All the rebel batteries except one was placed on a high bank of the river, expecting Capt. Morton would take the opposite shore, but he steered straight for their batteries, hugged their shore so that many of the rebels guns could not be brought to bear on his boat as he passed this almost impregnable line sending terrible destruction into the enemy's ranks, as was reported by the prisoners brought into our lines, who stated that "we supposed your gunboat was 15 inch iron or you would never have dared to run our batteries; had we known your case-mating was only three-quarter inch we would have made you an easy prey."

This act of Capt. Morton was a most dangerous one, as it was fearless and daring, for his boat was not clad against solid shot or shell. As he rounded in at Decatur and reported to Granger, the General said:

"Capt. Morton, if you had been sent from heaven you could not have come at a more opportune moment. At the time I heard your artillery and saw your boat in the bend of the river I thought I would be obliged to surrender in 15 minutes. May God bless you and the United States government reward you. You have saved us a defeat and gained for us a victory."

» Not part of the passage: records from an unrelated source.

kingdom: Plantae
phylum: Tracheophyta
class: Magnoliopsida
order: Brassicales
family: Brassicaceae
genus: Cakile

Hood being repulsed retreated 15 miles down the river below and near Mussels shoals, forded the river which delayed him four days in his march and gave Gens. Thomas and Hunter time to intercept him and gave him the terrible battle on the bloody fields of Franklin, from which Hood's army never recovered during the remainder of the war.

Capt. Morton was severely injured in the attack on Fort Donelson but recovered so as to take part in the battle at Island No. 10. He was in command of the Conestoga when she was blown up; was with Lieut. Selfredge when his boat went down; was twice blown up by rebel torpedoes breaking several ribs and severely injuring him internally, but from which he so far recovered as to remain in the navy, suffering more or less the remainder of his life.

While he was bold and fearless and courted danger, he was kind and large hearted, a magnanimous soul, unselfish, unostentatious, generous, unwilling to accept reward or merit that did not belong to him.

At the close of the war the president gave the officers of the volunteer navy privilege to enter the regular navy if they could pass the required examination. Out of a class of 600 Capt. Gilbert Morton was one of 25 only, who passed the necessary examination and received a commission as ensign in the regular navy and was assigned to the South American squadron, where he spent nearly three years, then returning to civil life with his wife at the homestead of her father where he resided until his death. His whole life to this time had been bold, fearless and adventuresome. He had faced rebel artillery without flinching, defled the raging seas and laughed at the storm upon the deep. But as old age approached he said he was not prepared to meet death: "I have neglected that greatest of all obligations, that which I owe my creator who has so kindly protected and spared me in all these trying scenes of life." He became a true and earnest Christian and gave the last years of his life to the service of his Master, and was as active as he had been true and patriotic in the hour of his country's need.